Analysts think Bank of America also has a number of options for selling assets to help fill capital needs. The bank is in the process of selling off First Republic, a high-end bank it inherited from Merrill. There's speculation it will sell Columbia Management, an asset manager, and it could also sell Balboa Insurance, which it inherited when it bought Countrywide Financial last year, said Andrew Marquardt of Fox-Pitt Kelton Cochran Caronia Waller. And it could reduce its stake in banks in Brazil and Mexico, which together represent about $4.7 billion, Marquardt said.

Not all analysts think the stress tests are a good idea, saying they're redundant to the banks' own tests or could decrease lending because of the emphasis on raising capital levels.

Wednesday, the criticism intensified, with some analysts casting doubt on the tests' credibility. Olivier Garret, CEO of Casey Research, said the stress tests were "mostly an exercise in reassuring the public" and "were tailored to make sure the news wasn't too good or too bad."

"If it was too good it wouldn't be credible, and if it really showed the true health of the financial system, you would have a run on the banks," Garret said. "The fact is, those banks have a lot of toxic assets on their balance sheets, and that hasn't been addressed. . . . We are far from being out of the hole."

There's also little consensus on how hard or easy the tests were. "The government is speaking out of both sides of its mouth," said Rochdale Securities analyst Dick Bove, who thinks the tests are unrealistically harsh. "It's going to Congress saying the economy will be up next year, and out of the other side it's stressing bank portfolios and saying the economy will be down."

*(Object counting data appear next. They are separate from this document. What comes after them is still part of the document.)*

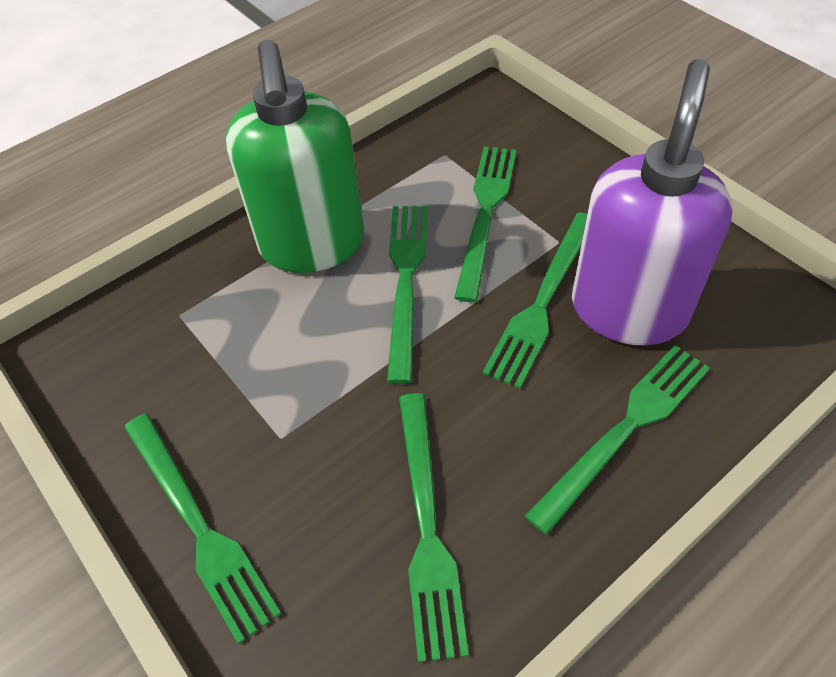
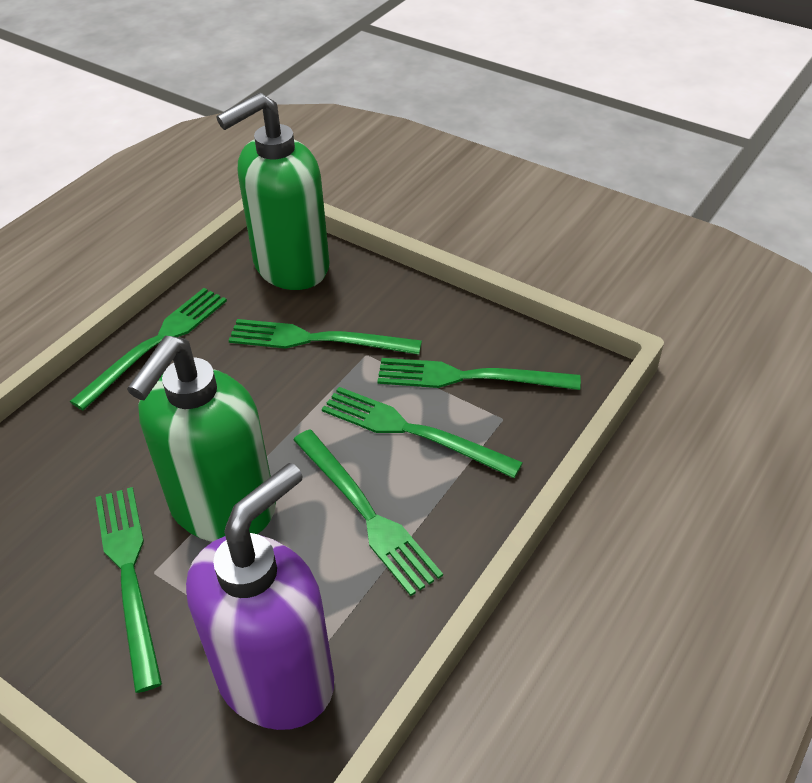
green soap dispenser: [226,40,364,273] = 1 -> [127,336,276,542] [217,93,330,290] = 2

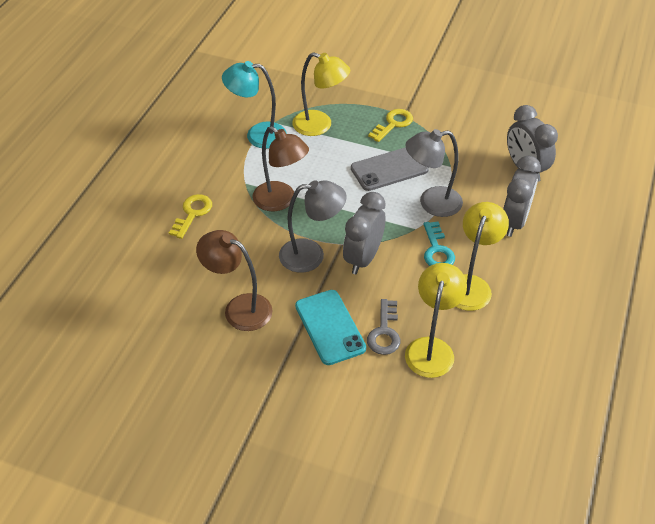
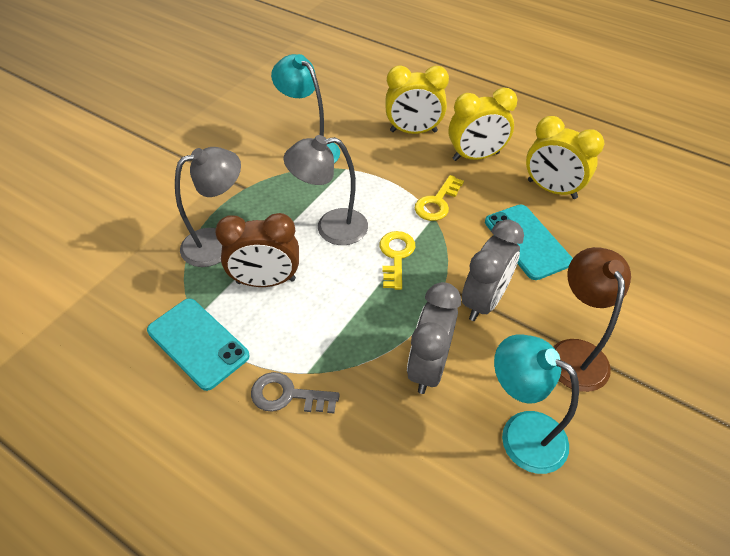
brown clock: none = 0 -> [215,213,299,287] = 1
brown lamp: [196,230,273,331] [252,126,309,211] = 2 -> [553,247,631,392] = 1
grey clock: [343,192,386,274] [503,156,541,237] [507,105,558,182] = 3 -> [407,282,461,394] [462,220,524,321] = 2
grey phone: [351,147,429,191] = 1 -> none = 0
turquoise key: [423,221,455,266] = 1 -> none = 0
turquoise lamp: [222,61,287,149] = 1 -> [271,54,340,163] [494,334,579,474] = 2
turquoise phone: [295,290,366,365] = 1 -> [147,298,250,391] [485,205,573,280] = 2
yellow clock: none = 0 -> [385,65,449,134] [449,88,517,161] [526,116,604,199] = 3
yellow lamp: [292,52,350,136] [405,263,467,378] [455,202,509,311] = 3 -> none = 0

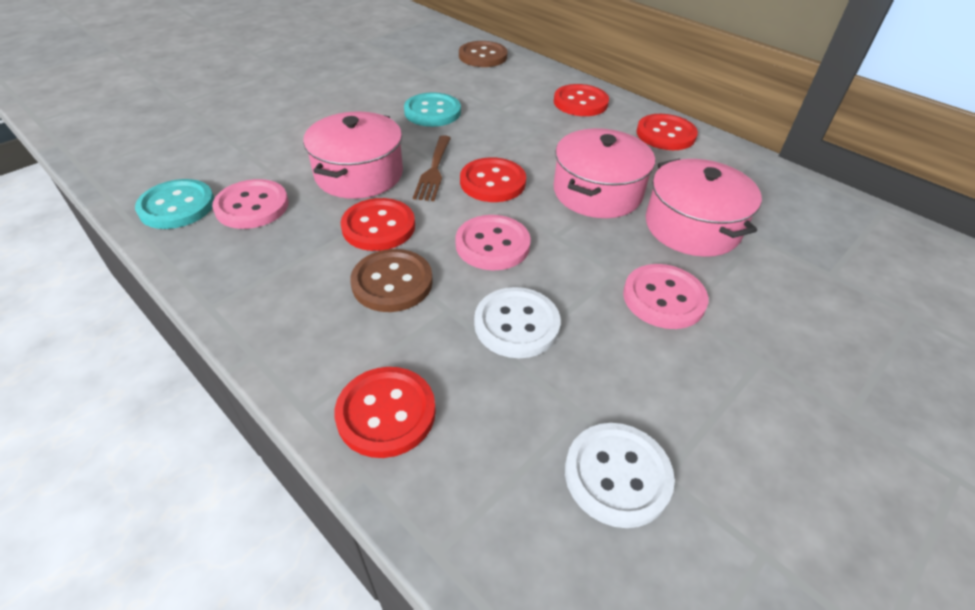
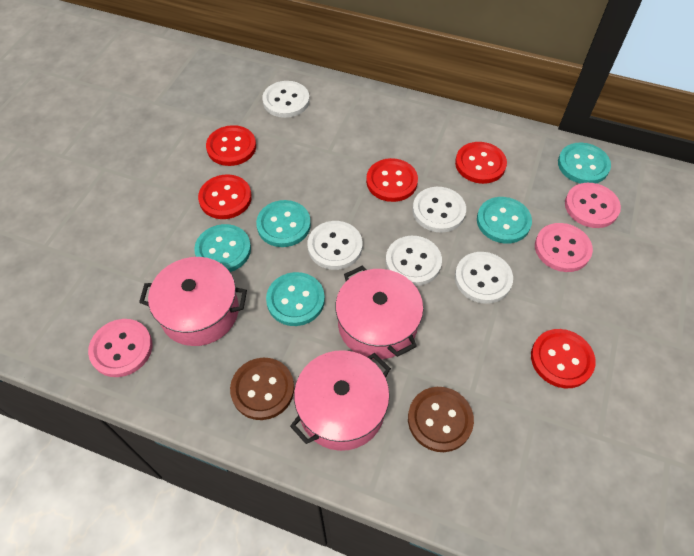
brown fork: [413,135,451,201] = 1 -> none = 0
turquoise button: [135,179,214,229] [404,92,461,127] = 2 -> [194,224,251,272] [256,200,311,247] [266,272,325,326] [477,197,532,244] [558,143,611,184] = 5
white button: [474,287,561,358] [565,423,675,528] = 2 -> [262,81,310,118] [307,221,362,270] [386,236,442,286] [413,187,466,233] [455,252,513,304] = 5

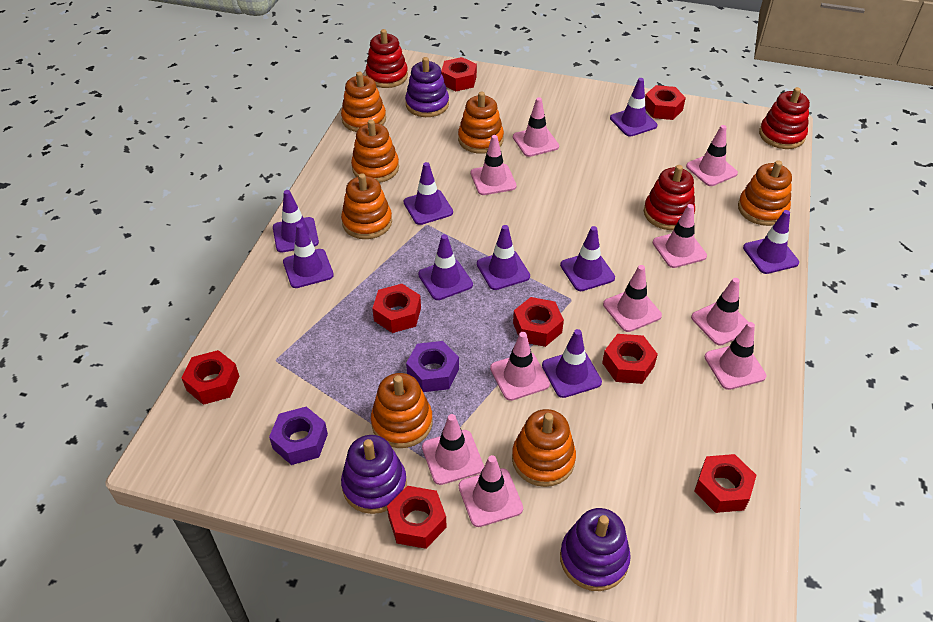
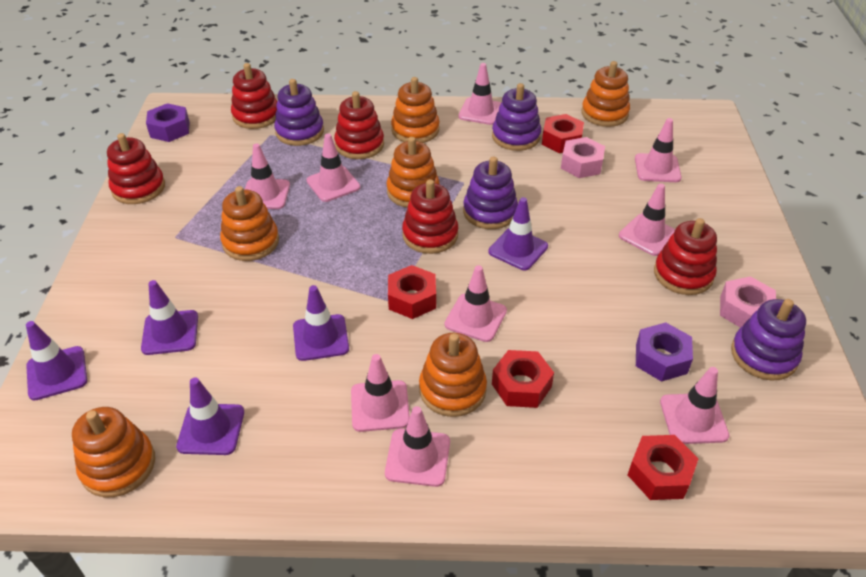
orange stacking toy: [341,72,386,132] [341,173,392,239] [351,120,399,183] [371,373,433,448] [458,91,504,154] [512,409,576,487] [738,160,792,226] = 7 -> [72,407,155,497] [220,186,279,261] [387,137,439,208] [391,77,439,143] [419,333,487,417] [582,61,630,127] = 6
pink nut: none = 0 -> [561,137,605,178] [720,276,776,328] = 2
pink traffic cone: [422,414,484,485] [459,455,523,527] [471,135,517,195] [490,332,550,401] [513,97,559,157] [603,265,662,332] [653,204,707,268] [686,125,738,186] [691,278,748,346] [705,322,766,390] = 10 -> [245,144,290,209] [307,133,360,202] [351,354,410,432] [385,406,450,487] [445,265,507,342] [458,63,501,125] [619,183,675,256] [635,118,682,182] [660,367,729,444] = 9
purple stacking toy: [341,435,407,514] [405,57,449,117] [560,508,631,591] = 3 -> [274,79,324,146] [463,157,518,229] [492,83,541,151] [731,299,806,381] = 4
purple traffic cone: [273,190,319,253] [283,223,334,288] [404,162,453,225] [418,234,473,300] [477,225,530,290] [542,329,602,398] [560,226,615,291] [610,78,657,137] [743,210,799,274] = 9 -> [26,321,87,401] [141,280,198,355] [176,378,244,455] [293,285,349,361] [488,197,548,270] = 5
red nut: [182,350,240,405] [372,284,421,333] [387,486,447,549] [441,57,477,91] [513,297,564,347] [602,334,658,384] [645,85,686,120] [694,454,756,513] = 8 -> [388,265,436,319] [492,350,554,408] [542,114,584,153] [628,435,698,500] = 4
red stacking toy: [366,29,408,88] [644,165,695,230] [759,87,810,149] = 3 -> [107,133,165,204] [231,63,277,129] [334,91,384,159] [402,179,458,254] [654,218,717,295] = 5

Late Wednesday, the banking industry's regulatory agencies said banks that "fail" the stress test will have until June 8 to submit a plan for raising capital levels. They'll have until Nov. 9 to implement those plans.

The banks will be encouraged to raise capital from private sources instead of the government, by selling business lines, selling assets to the government's "bad bank," or cutting shareholder dividends.

As they prepare their plans, the banks will need to review their "existing management and board in order to assure that the leadership of the firm has sufficient expertise and ability to manage the risks presented by the current economic environment and maintain balance sheet capacity" needed to meet the country's lending needs, the regulators said.

In March, the White House asked General Motors CEO Rick Wagoner to step down, and on Wednesday White House spokesman Robert Gibbs did not rule out similar moves in the financial sector, saying the current and past administrations have "weighed in" on CEO changes when significant taxpayer stakes are involved.

"We'll have to wait and see what these individual tests bring," Gibbs said during his daily briefing.